Vários leitores têm me escrito perguntando por que escrevo mais sobre temas internacionais e questões teóricas do que sobre problemas diários da imprensa brasileira. O questionamento me levou a uma nova reflexão sobre o que é mais importante no momento para alcançarmos um modelo mais completo de comunicação jornalística.
A crítica do estado atual da imprensa brasileira está sendo feita de forma exemplar pelos meus colegas de Observatório da Imprensa. Minha preocupação é complementar o trabalho que já está sendo desenvolvido, explorando o que pode vir por aí em matéria de transformações no mundo da comunicação jornalística, sacudido por mudanças radicais desde o surgimento das tecnologias de informação e comunicação (TICs). Ter uma visão mínima do rumo que as coisas estão tomando nos permite participar do processo de mudança e, com isso, levá-lo à direção mais próxima possível dos desejos e necessidades da sociedade em que vivemos.

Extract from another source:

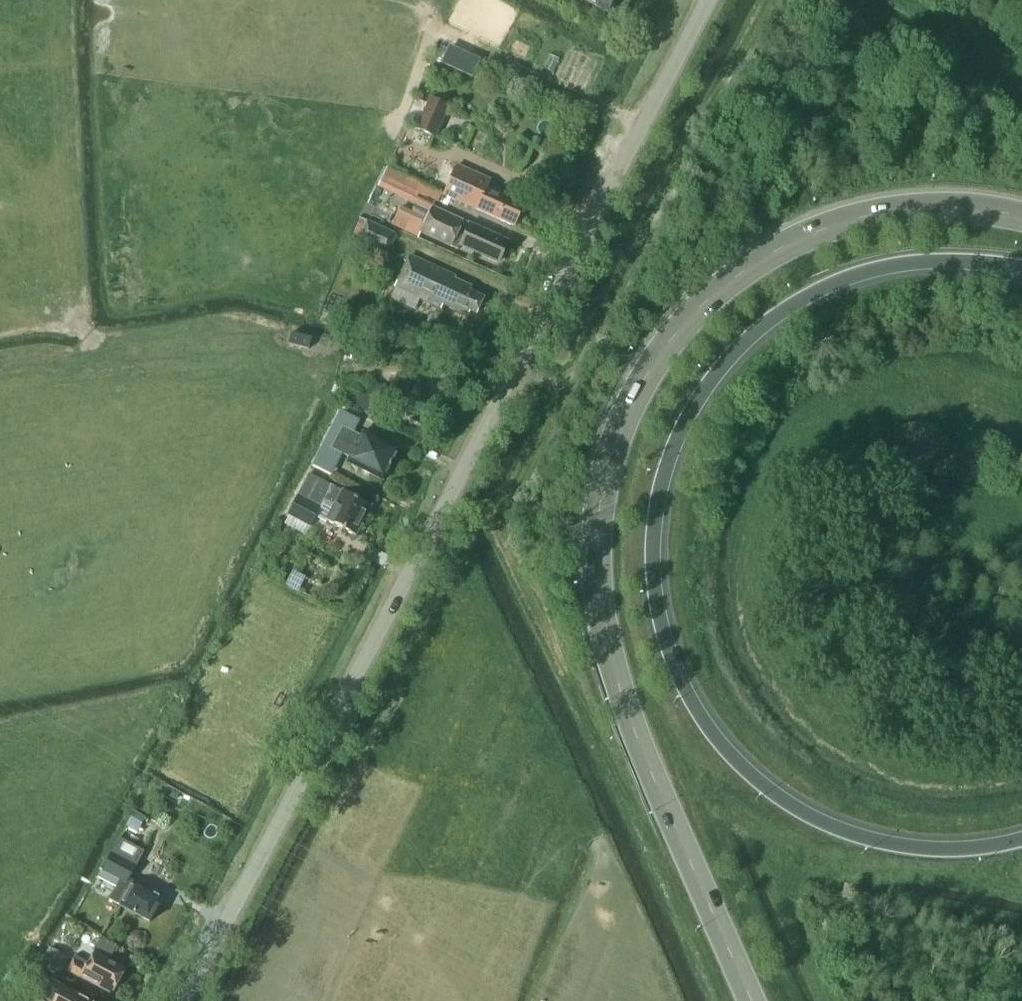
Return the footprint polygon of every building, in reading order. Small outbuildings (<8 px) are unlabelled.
[(582,2),(606,14),(614,0),(580,0),(582,2)] [(469,54),(462,71),(472,76),(480,59),(469,54)] [(429,96),(416,128),(436,137),(449,105),(429,96)] [(421,183),(387,168),(377,188),(411,204),(421,183)] [(513,229),(524,207),(486,190),(489,182),(457,168),(444,196),(513,229)] [(509,244),(468,226),(416,201),(402,230),(419,238),(422,232),(457,249),(497,267),(509,244)] [(397,233),(367,220),(359,238),(388,252),(397,233)] [(410,257),(393,289),(390,296),(413,307),(417,300),(440,311),(442,307),(466,318),(468,312),(475,316),(484,300),(468,292),(469,288),(455,282),(456,279),(410,257)] [(288,344),(308,349),(311,338),(291,333),(288,344)] [(340,353),(350,355),(353,343),(342,341),(340,353)] [(373,420),(375,420),(407,394),(407,393),(400,386),(391,393),(385,384),(370,395),(367,392),(362,397),(348,391),(342,405),(359,412),(360,408),(367,412),(373,420)] [(331,393),(339,397),(343,389),(335,385),(331,393)] [(349,457),(348,459),(345,464),(383,482),(399,449),(361,431),(359,435),(350,430),(355,419),(340,411),(319,455),(335,462),(340,452),(349,457)] [(327,522),(355,537),(371,507),(344,492),(343,493),(309,474),(286,514),(289,516),(285,523),(305,534),(324,499),(336,506),(327,522)] [(146,817),(134,811),(128,822),(140,828),(146,817)] [(145,852),(119,839),(111,855),(137,867),(145,852)] [(116,888),(109,902),(119,906),(118,907),(151,924),(163,899),(130,882),(136,870),(111,857),(102,873),(129,886),(126,892),(116,888)] [(49,949),(39,966),(58,978),(68,960),(49,949)] [(87,967),(73,960),(66,973),(112,995),(127,969),(95,953),(87,967)] [(38,997),(48,977),(37,972),(27,992),(38,997)] [(63,987),(49,980),(39,998),(41,999),(40,1000),(90,1000),(63,987)]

Esta preocupação levou à pergunta sobre qual o papel futuro da notícia num ambiente onde a geração de conhecimento e de capital social passam a ser fatores essenciais num novo modelo econômico – que os especialistas chamam de “produção comunitária colaborativa”. Alguns leitores podem achar que estou “viajando na maionese”, mas o volume cada vez maior de trabalhos e pesquisas de profissionais sérios nos obriga a, no mínimo, pensar sobre a questão.
Trabalhos como os dos norte-americanos Yochai Benkler, Jeremy Rifkin e Henry Jenkins, do belga Michel Bawnes, do italiano Alberto Melucci e do espanhol Manuel Castells mostram que o surgimento de um novo modelo econômico, que não é baseado nem no mercado e nem no centralismo estatal, deixou de ser apenas um sonho para ganhar cada vez mais ares de possibilidade real.
Este novo paradigma econômico tem como componente básico a informação, o que incorpora a notícia ao processo porque é a partir dela que muitos chegam a produzir informação. A notícia jornalística é um dado (fato, evento, número ou objeto) desconhecido por quem a recebe. Ao tomar conhecimento de um dado desconhecido, o leitor de jornal, ouvinte, telespectador ou internauta, na maioria dos casos, fica intrigado, curioso ou inseguro.
É que a notícia recebida alterou o universo cognitivo do indivíduo, levando-o a procurar mais dados para poder contextualizá-la na perspectiva individual, para identificar causas, consequências, prejudicados e beneficiados. Também pode discutir com parentes, amigos, colegas de trabalho e vizinhos para trocar ideias, preocupações, temores ou esperanças. As duas iniciativas geram informações, ou seja, dados contextualizados que passam a ter significado, representar algo para o indivíduo, ou grupo de indivíduos.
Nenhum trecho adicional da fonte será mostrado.